Andrea Agnelli ha ribadito il concetto: «Esistiamo per vincere, contro tutti e contro i gufi». Nulla di nuovo sotto la nebbia o il sole di Torino. Dalla fondazione dell'impero la Juventus ha dovuto fare i conti con il resto d'Italia, una contro tutti e tutti contro una. Elementare, chi vince va sullo stomaco a chi perde che non aspetta altro che la sconfitta del vincente per umiliarlo ulteriormente. C'è poi una frase ricorrente, soprattutto nelle radiotelecronache calcistiche, ed è la seguente: «Non ci sta a perdere». Ma perché mai uno dovrebbe starci a perdere? Che razza di spirito sportivo sarebbe? Si gioca per primeggiare, di sicuro questo è il gol dei professionisti. De Coubertin e la sua favoletta appartengono ad altri settore del diporto, qui ballano soldi e prestigio, qui si tratta di far quadrare i conti che spesso traballano. Andrea Agnelli non ha rivolto le sue parole alla stampa o alla squadra di Allegri ma a tutto il gruppo, alla fabbrica Juventus che, secondo qualcuno, potrebbe soffrire e subire una specie di sindrome di accerchiamento. Non risulta che tale mobbing abbia particolarmente danneggiato la stessa Juventus con il suo tot di scudetti vinti sul campo o i cinque titoli consecutivi che ha appena messo in vetrina, puntando al sesto storico, anzi leggendario per usare un'altra frase di Andrea Agnelli.

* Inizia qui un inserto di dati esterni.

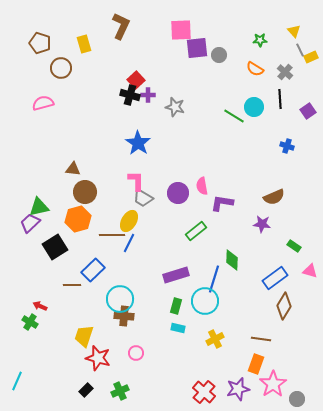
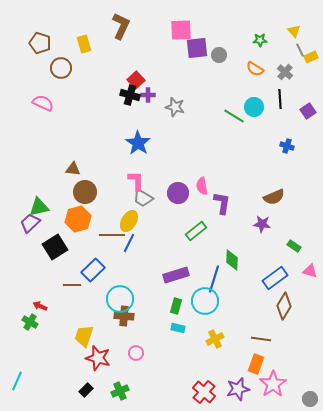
pink semicircle at (43, 103): rotated 40 degrees clockwise
purple L-shape at (222, 203): rotated 90 degrees clockwise
gray circle at (297, 399): moved 13 px right
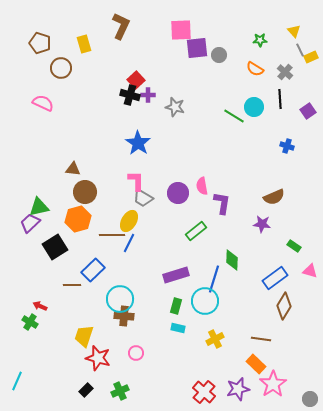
orange rectangle at (256, 364): rotated 66 degrees counterclockwise
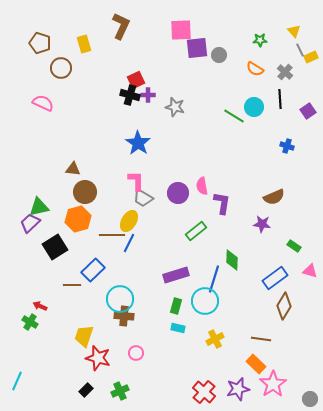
red square at (136, 80): rotated 18 degrees clockwise
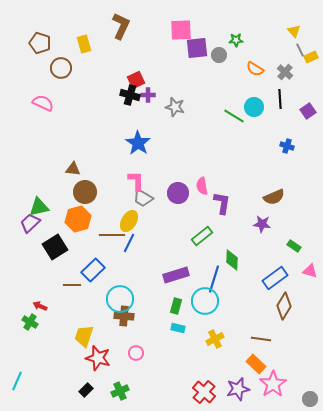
green star at (260, 40): moved 24 px left
green rectangle at (196, 231): moved 6 px right, 5 px down
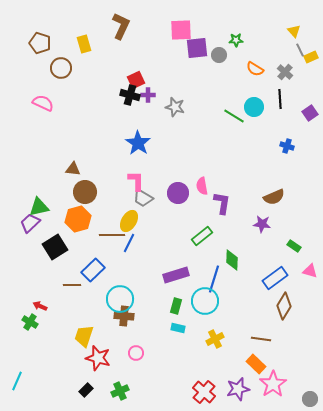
purple square at (308, 111): moved 2 px right, 2 px down
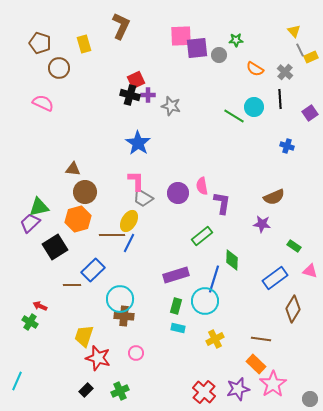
pink square at (181, 30): moved 6 px down
brown circle at (61, 68): moved 2 px left
gray star at (175, 107): moved 4 px left, 1 px up
brown diamond at (284, 306): moved 9 px right, 3 px down
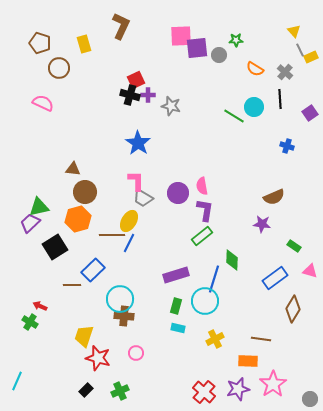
purple L-shape at (222, 203): moved 17 px left, 7 px down
orange rectangle at (256, 364): moved 8 px left, 3 px up; rotated 42 degrees counterclockwise
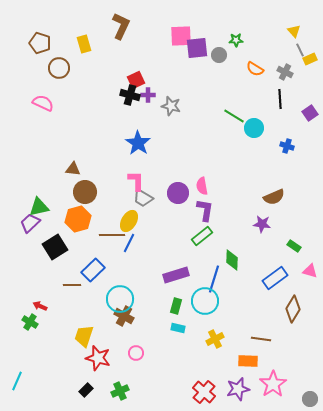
yellow rectangle at (311, 57): moved 1 px left, 2 px down
gray cross at (285, 72): rotated 14 degrees counterclockwise
cyan circle at (254, 107): moved 21 px down
brown cross at (124, 316): rotated 24 degrees clockwise
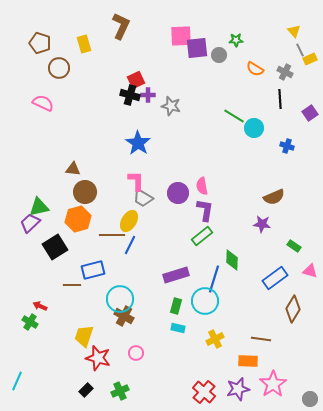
blue line at (129, 243): moved 1 px right, 2 px down
blue rectangle at (93, 270): rotated 30 degrees clockwise
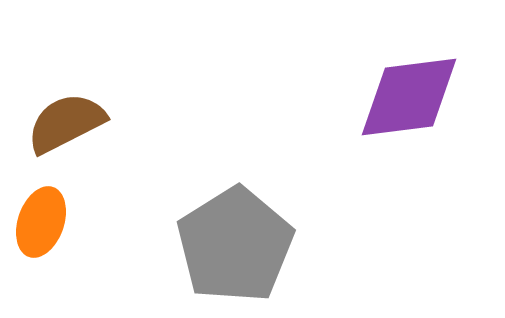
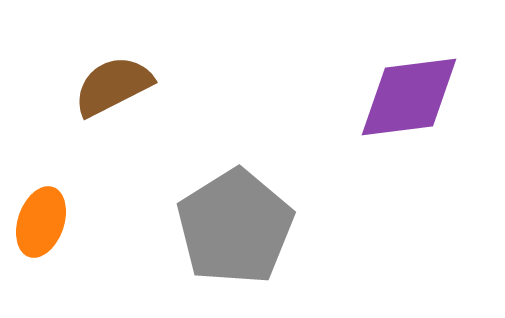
brown semicircle: moved 47 px right, 37 px up
gray pentagon: moved 18 px up
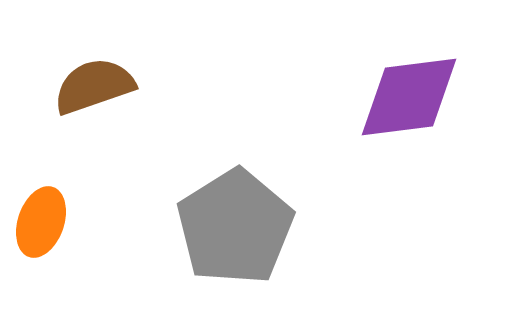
brown semicircle: moved 19 px left; rotated 8 degrees clockwise
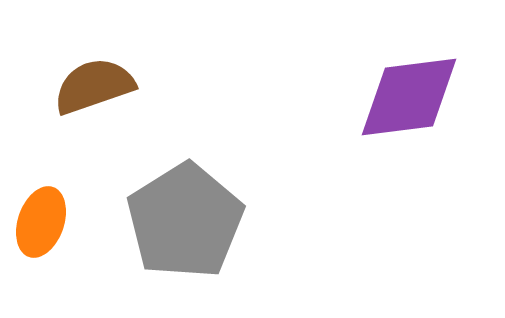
gray pentagon: moved 50 px left, 6 px up
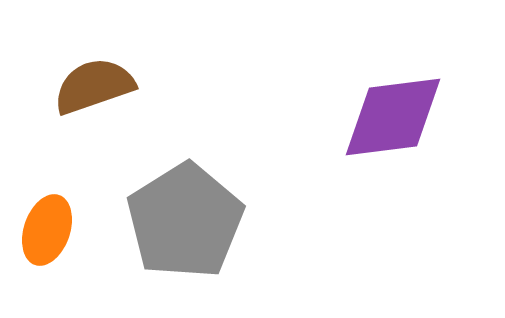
purple diamond: moved 16 px left, 20 px down
orange ellipse: moved 6 px right, 8 px down
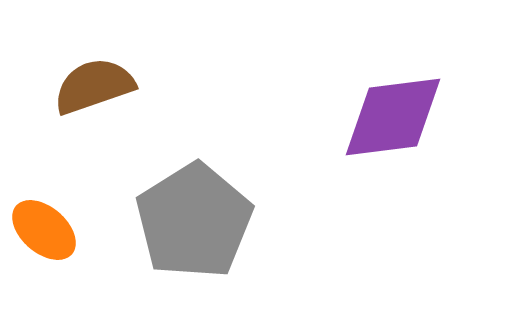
gray pentagon: moved 9 px right
orange ellipse: moved 3 px left; rotated 68 degrees counterclockwise
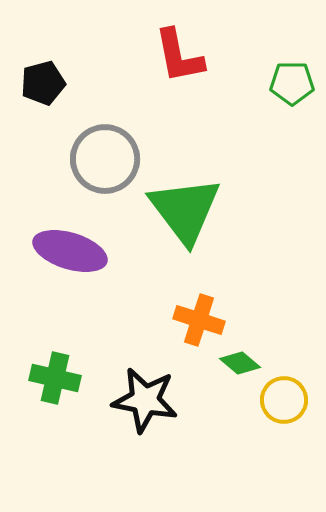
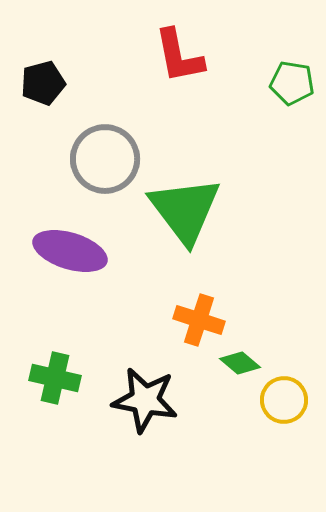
green pentagon: rotated 9 degrees clockwise
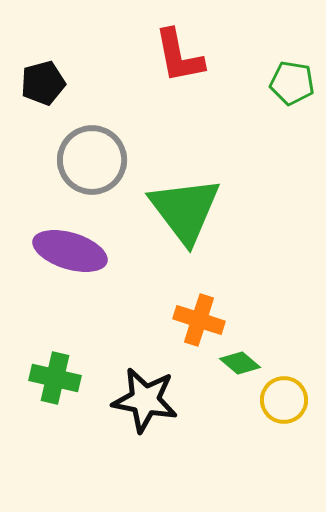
gray circle: moved 13 px left, 1 px down
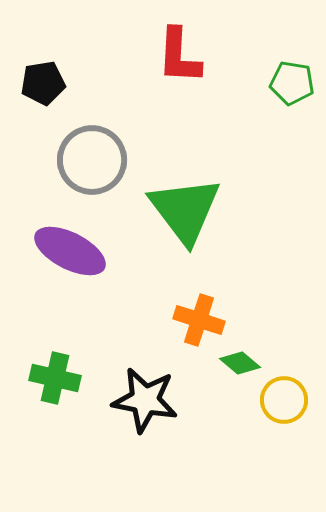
red L-shape: rotated 14 degrees clockwise
black pentagon: rotated 6 degrees clockwise
purple ellipse: rotated 10 degrees clockwise
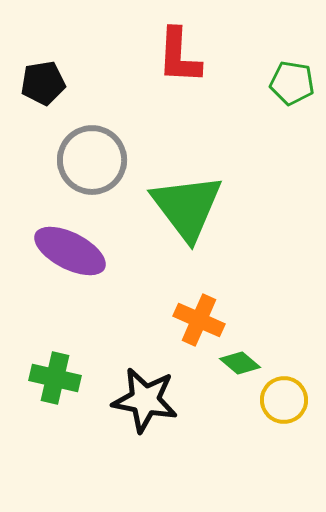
green triangle: moved 2 px right, 3 px up
orange cross: rotated 6 degrees clockwise
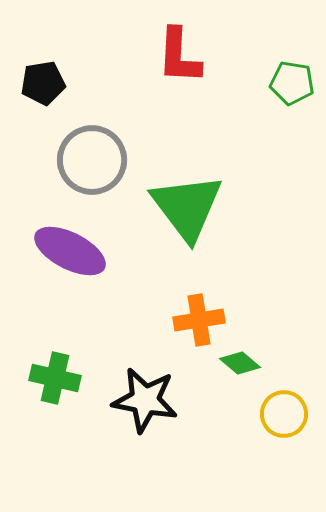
orange cross: rotated 33 degrees counterclockwise
yellow circle: moved 14 px down
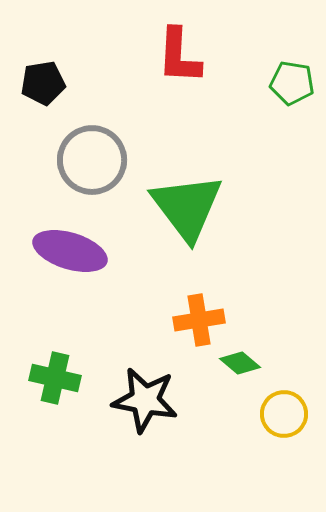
purple ellipse: rotated 10 degrees counterclockwise
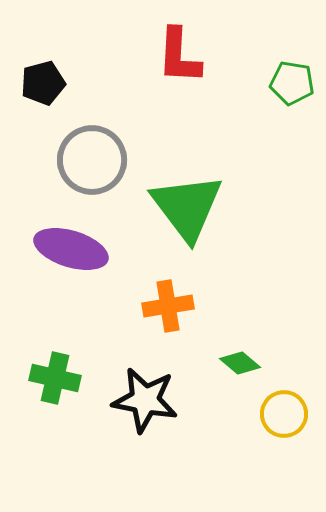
black pentagon: rotated 6 degrees counterclockwise
purple ellipse: moved 1 px right, 2 px up
orange cross: moved 31 px left, 14 px up
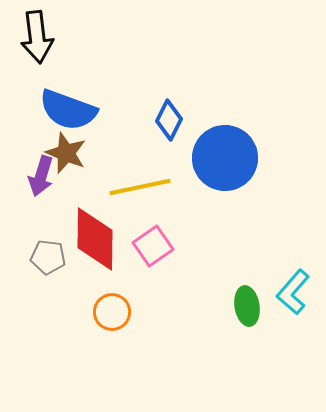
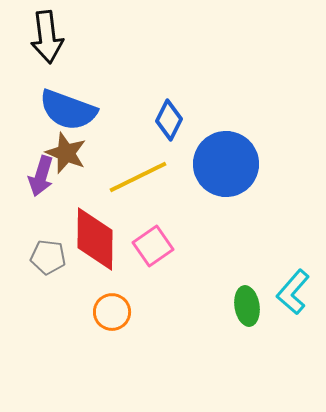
black arrow: moved 10 px right
blue circle: moved 1 px right, 6 px down
yellow line: moved 2 px left, 10 px up; rotated 14 degrees counterclockwise
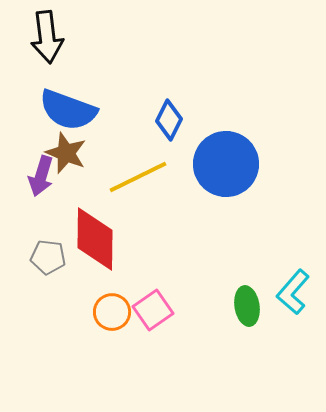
pink square: moved 64 px down
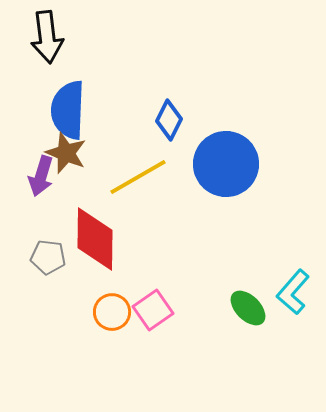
blue semicircle: rotated 72 degrees clockwise
yellow line: rotated 4 degrees counterclockwise
green ellipse: moved 1 px right, 2 px down; rotated 36 degrees counterclockwise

Sta di fatto che anche le altre esistono per vincere, il Toro o il Milan, l'Inter o il Napoli ma con motivazioni e training autogeno differenti.
Le parole del presidente della Juventus ribadiscono il plusvalore bianconero, non arrendersi mai, anche con la condanna alla serie B, anche con le accuse di doping, anche con le illazioni, insinuazioni o denunce su favori arbitrali. Si deve andare oltre il pollaio, anzi il gufaio se questo esistesse. Gli uccelli del malaugurio fanno parte di qualunque contesa, anche condominiale. Nello sport vengono realizzati con gli insulti, gli striscioni, i fischi o il suono del clacson nelle notti di vigilia sotto le finestre dell'hotel che ospita l'odiata. Già Boniperti si era appropriato di una frase che apparteneva a un coach americano: «Alla Juventus non è importante vincere. È l'unica cosa che conta».
E i calciatori si sono fatti scrivere lo slogan sul colletto della loro casacca. Cambiando l'ordine dei presidenti non è cambiato il risultato, non muta lo slogan e il messaggio viene recapitato sulla linea dell'utente desiderato. Gufi compresi.